§ Keypoint coordinate data
####################
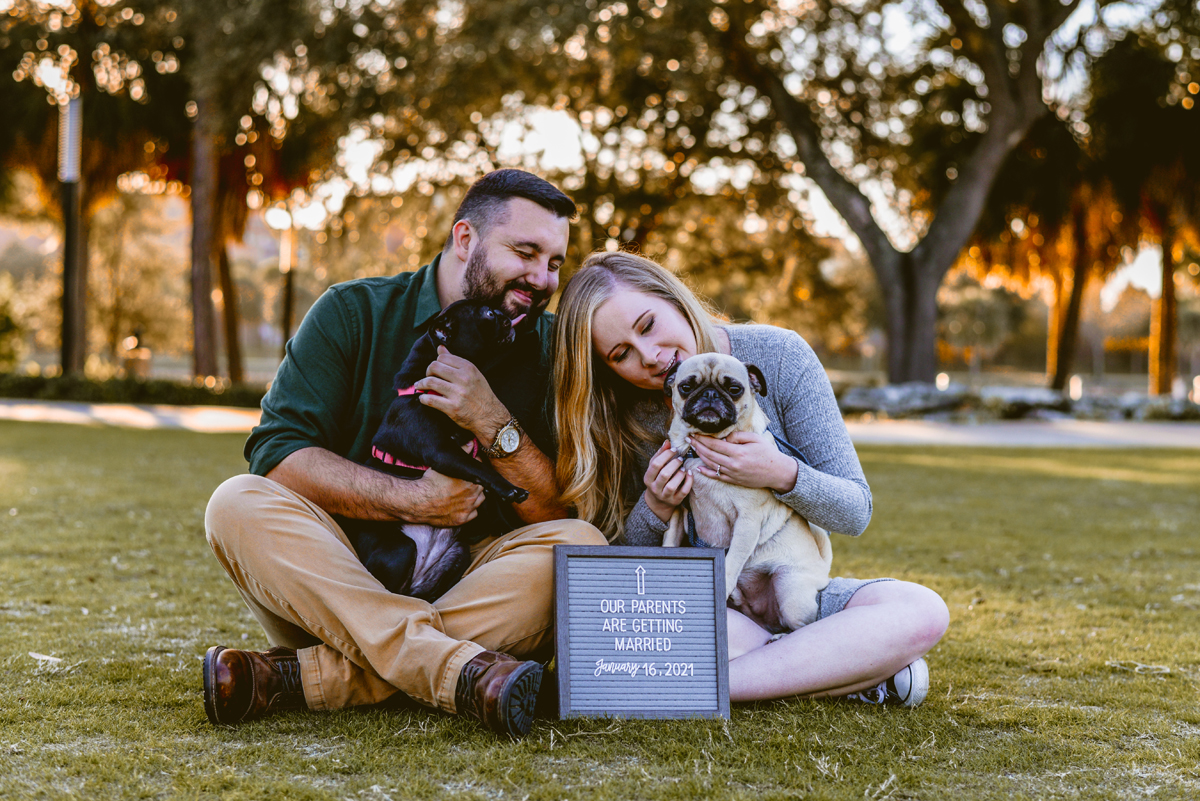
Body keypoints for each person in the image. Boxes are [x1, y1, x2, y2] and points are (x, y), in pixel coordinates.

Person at [203, 169, 607, 739]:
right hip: (342, 580)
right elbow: (278, 454)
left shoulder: (552, 350)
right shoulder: (353, 313)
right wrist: (414, 501)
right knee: (235, 502)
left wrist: (491, 420)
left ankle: (301, 678)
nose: (542, 278)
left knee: (580, 548)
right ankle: (454, 669)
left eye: (556, 263)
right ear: (465, 240)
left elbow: (553, 514)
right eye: (525, 252)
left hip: (473, 580)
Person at [553, 251, 949, 705]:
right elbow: (621, 580)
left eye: (648, 326)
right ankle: (836, 669)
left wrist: (781, 472)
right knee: (647, 633)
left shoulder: (779, 356)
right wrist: (655, 508)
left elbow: (855, 511)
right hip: (706, 608)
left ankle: (700, 683)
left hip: (787, 586)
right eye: (621, 354)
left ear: (675, 300)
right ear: (605, 367)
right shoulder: (613, 414)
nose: (650, 357)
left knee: (922, 611)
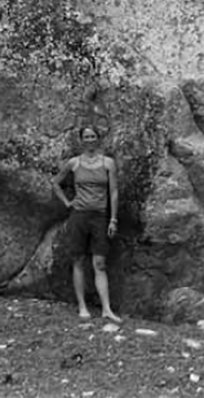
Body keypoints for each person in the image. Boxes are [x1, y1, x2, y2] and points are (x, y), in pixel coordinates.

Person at [53, 125, 121, 321]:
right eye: (86, 137)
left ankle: (106, 309)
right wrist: (67, 202)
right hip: (79, 216)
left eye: (93, 136)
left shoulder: (108, 163)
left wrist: (113, 219)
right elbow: (56, 183)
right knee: (78, 260)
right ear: (81, 140)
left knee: (99, 263)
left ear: (98, 139)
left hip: (100, 216)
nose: (90, 140)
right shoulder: (74, 163)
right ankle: (82, 306)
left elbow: (114, 192)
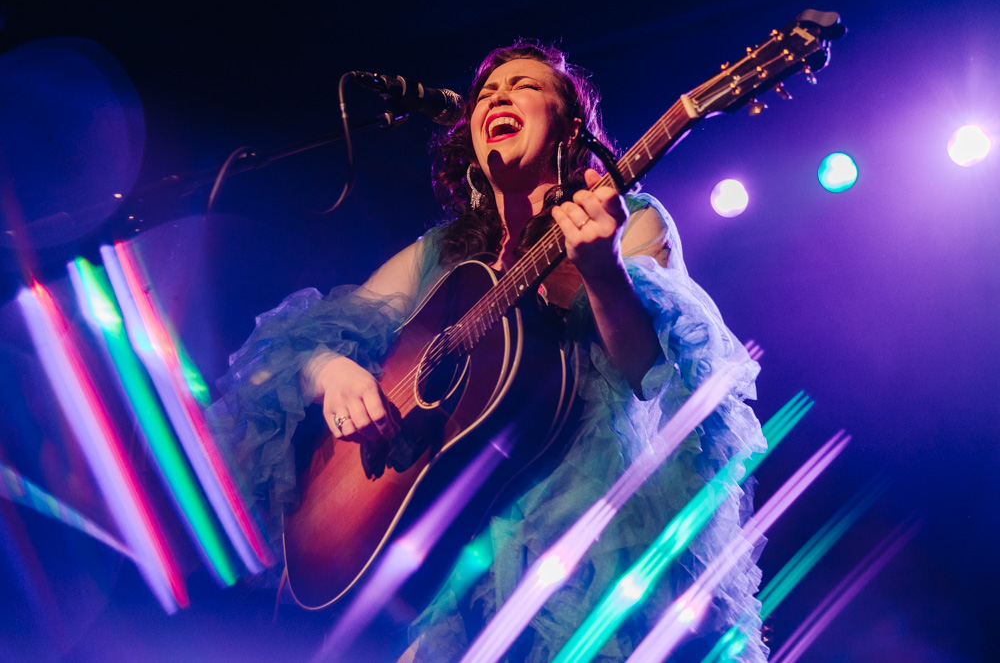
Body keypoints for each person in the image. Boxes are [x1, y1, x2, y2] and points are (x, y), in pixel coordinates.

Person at [208, 41, 768, 662]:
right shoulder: (445, 253)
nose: (498, 96)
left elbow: (650, 374)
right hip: (443, 563)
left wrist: (604, 271)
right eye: (485, 94)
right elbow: (296, 345)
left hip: (570, 552)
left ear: (570, 125)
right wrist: (330, 371)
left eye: (525, 86)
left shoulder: (630, 219)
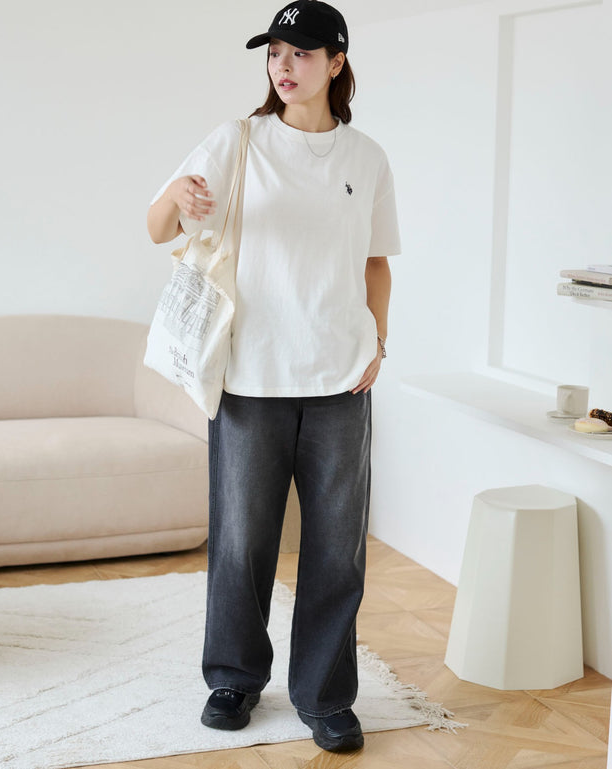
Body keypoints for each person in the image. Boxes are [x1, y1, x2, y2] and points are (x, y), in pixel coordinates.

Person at [147, 0, 400, 753]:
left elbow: (376, 262)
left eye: (300, 53)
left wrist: (379, 342)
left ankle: (325, 696)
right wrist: (178, 199)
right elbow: (157, 227)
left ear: (336, 62)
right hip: (251, 378)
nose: (282, 66)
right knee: (241, 541)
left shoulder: (367, 158)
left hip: (340, 381)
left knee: (336, 549)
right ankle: (233, 678)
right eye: (274, 53)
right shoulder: (238, 140)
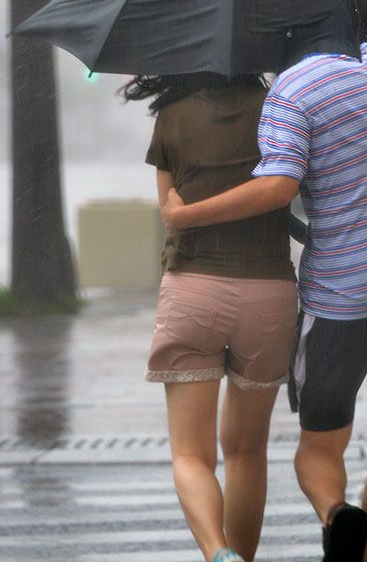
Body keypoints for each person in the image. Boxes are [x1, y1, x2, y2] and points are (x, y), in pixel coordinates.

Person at [161, 41, 367, 562]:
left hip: (345, 289)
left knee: (319, 447)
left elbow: (278, 185)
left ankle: (334, 512)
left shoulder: (292, 90)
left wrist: (187, 216)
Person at [122, 72, 298, 562]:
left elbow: (169, 207)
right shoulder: (280, 106)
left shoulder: (173, 111)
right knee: (247, 452)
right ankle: (242, 554)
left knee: (191, 455)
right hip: (268, 294)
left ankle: (218, 554)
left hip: (193, 290)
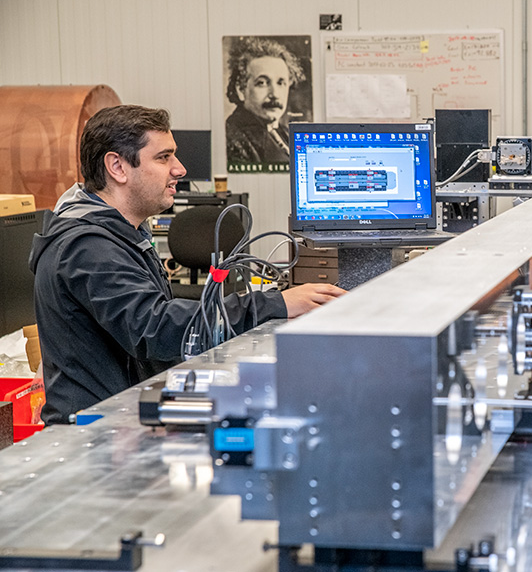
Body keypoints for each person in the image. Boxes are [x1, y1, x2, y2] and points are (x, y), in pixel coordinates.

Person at [30, 105, 344, 425]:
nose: (179, 169)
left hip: (123, 417)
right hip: (93, 434)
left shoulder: (121, 233)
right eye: (164, 157)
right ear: (117, 167)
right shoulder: (87, 247)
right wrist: (273, 304)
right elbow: (154, 327)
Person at [225, 36, 303, 167]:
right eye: (262, 83)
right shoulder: (233, 138)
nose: (274, 94)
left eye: (281, 83)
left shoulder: (285, 133)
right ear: (240, 89)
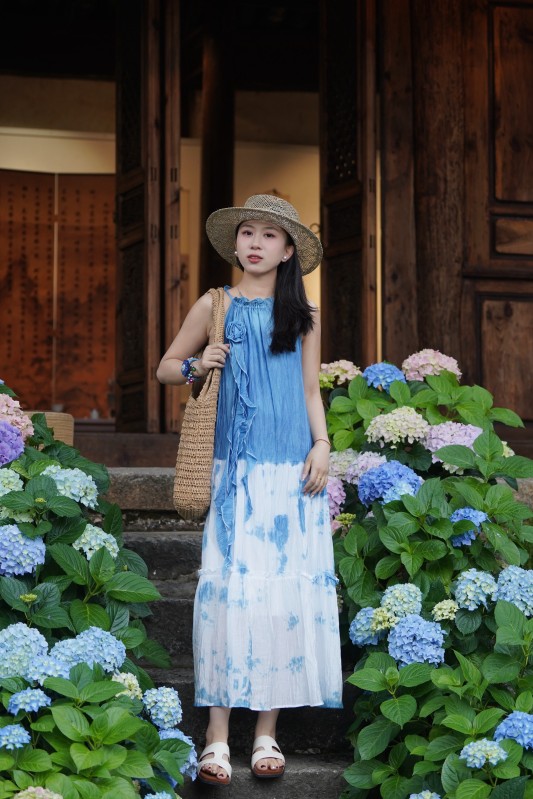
####################
§ Activity
Nothing but the lines from the top of the data above through the line containing "left knee: (580, 548)" should be output, exactly as written and without the pictures.

§ Written solution
Body keypoints for each person in the image. Boxes are [x1, y1, x2, y2] and points are (x, y), in pixel coordinates.

Person at [203, 169, 607, 739]:
right hip: (342, 580)
right elbow: (278, 454)
left shoulder: (552, 350)
right shoulder: (353, 313)
right wrist: (414, 501)
right knee: (235, 502)
left wrist: (491, 420)
left ankle: (301, 678)
nose: (542, 278)
left knee: (580, 548)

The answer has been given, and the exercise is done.